"Dia memiliki mata yang indah seperti mata rusa dengan warna kemerahan di sudutnya. Wajahnya seperti bulan purnama. Hidungnya indah dan menarik. Tiga lingkaran mengelilingi pusarnya. Suaranya sebagus lagu. Kulitnya lembut dan halus seperti kelopak sirsak yang mekar. Wajahnya berseri-seri bagai bunga cempaka. Langkahnya seperti angsa. Aroma tubuhnya bagai teratai, dan warnanya kesukaannya adalah putih."
Nationalgeographic.co.id - Itulah bagaimana Sri Tanjung digambarkan, dia adalah sosok perempuan yang digambarkan ideal pada masa Majapahit yang dituangkan dalam naskah sastra. Sosoknya digambarkan lewat majas dan ditulis secara sastrawi.
Naskah Sri Tanjung juga menggambarkan sosok ini seolah memiliki payudara yang lebih besar dari kelapa, pahanya seperti daun lontar yang dihaluskan, dan kakinya seperti rusa. Walau legenda ini muncul berdasarkan cerita rakyat Banyuwangi masa Majapahit, masih belum jelas bagaimana fisik perempuan dan bagaimana peran mereka di lingkungan sosial senyatanya.

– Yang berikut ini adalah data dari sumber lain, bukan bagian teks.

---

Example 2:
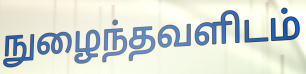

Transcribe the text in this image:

நுழைந்தவளிடம்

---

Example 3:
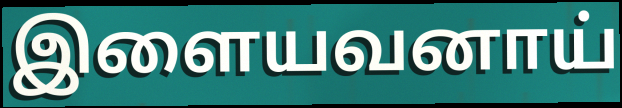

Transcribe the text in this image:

இளையவனாய்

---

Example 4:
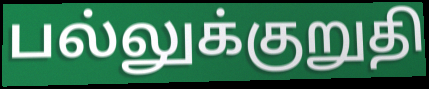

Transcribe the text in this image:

பல்லுக்குறுதி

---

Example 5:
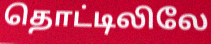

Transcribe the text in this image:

தொட்டிலிலே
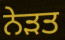
ਨੇੜਤ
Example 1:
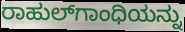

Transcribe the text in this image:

ರಾಹುಲ್‌ಗಾಂಧಿಯನ್ನು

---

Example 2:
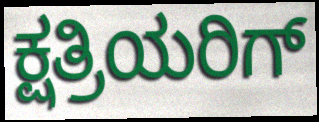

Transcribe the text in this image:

ಕ್ಷತ್ರಿಯರಿಗ್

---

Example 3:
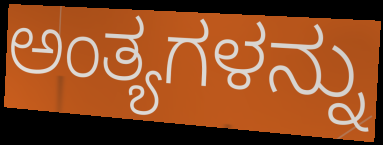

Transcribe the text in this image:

ಅಂತ್ಯಗಳನ್ನು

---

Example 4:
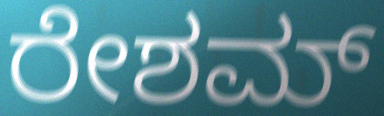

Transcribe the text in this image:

ರೇಶಮ್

Oleh karena itu, peneliti periode Hindu-Buddha di Puslit ARKENAS Atina Winaya mencoba mencari tahu bentuk dan keterlibatan perempuan di masa Majapahit. Lewat makalah yang dipublikasikan di SAAA Journal, Juni lalu, dia mencoba melihat dari berbagai peninggalan seperti arca, relief, dan figurin terakota (patung kecil yang terbuat dari tanah liat).

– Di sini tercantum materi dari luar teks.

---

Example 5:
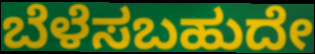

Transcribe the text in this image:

ಬೆಳೆಸಬಹುದೇ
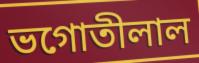
ভগোতীলাল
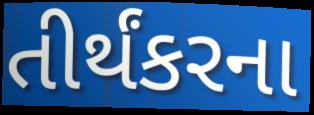
તીર્થંકરના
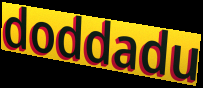
doddadu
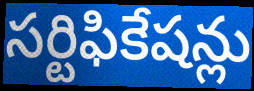
సర్టిఫికేషన్లు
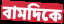
বামদিকে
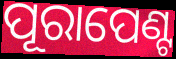
ପୂରାପେଣ୍ଟ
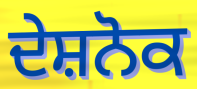
ਦੇਸ਼ਨੋਕ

"Jadi, menarik sekali karena kita bisa melihat tatanan rambutnya atau bagaimana cara dia berpakaian, itu bisa kita lihat dari figurin dan relief," kata Atina Winaya yang akrab disapa Wina kepada National Geographic Indonesia, Kamis (09/12/2021).
Baca Juga: Majapahit Tak Hanya Berkuasa di Daratan, Namun Juga Merajai Lautan
Menurutnya, penggambaran terhadap perempuan pada pahatan di relief candi Majapahit berbeda dari masa kerajaan-kerajaan sebelumnya. Majapahit dalam arkeologi Indonesia, berasal dari masa klasik muda, dimana kerajaan berkuasa berasal dari Jawa bagian timur.
Sementara masa klasik tua adalah masa kerajaan yang sebelumnya berjaya dan berkuasa di Jawa Tengah. Peninggalan dalam relief seperti Candi Borbudur dan Prambanan menggambarkan kehidupan sosial masa itu.
"Nah yang menarik antara masa klasik tua—yang di Borobudur tadi yang di Jawa Tengah—dengan seni ada di Jawa Timur itu berbeda. Jadi kalau misalnya kalau di Jawa Tengah itu begitu natural seperti makhluk hidup sesungguhnya, tetapi kalau di Jawa Timur penggambaran manusianya itu lebih kaku, lebih menyerupai bentuk-bentuk wayang," lanjutnya.
"Tetapi secara karakternya sebenarnya lebih natural bagaimana dia menggambarkan busana, rambut, itu seperti sebenarnya. Nah yang menarik di sini kalau membandingkan di antara kedua periode tadi, berdasarkan yang kami kerjakan itu figur perempuan itu [pada peninggalan klasik muda] tampak lebih muncul."
Sebelumnya pada masa klasik tua, perempuan cenderung tidak begitu digambarkan, kecuali sebagai ratu, pengiring, atau rakyat biasa. Sementara, perempuan menjadi pusat atau tokoh utama cerita, bahkan lebih bebas berekspresi dalam hal busana dan gaya rambut, ada pada masa klasik muda yang dapat kita temukan di relief Candi Panataran.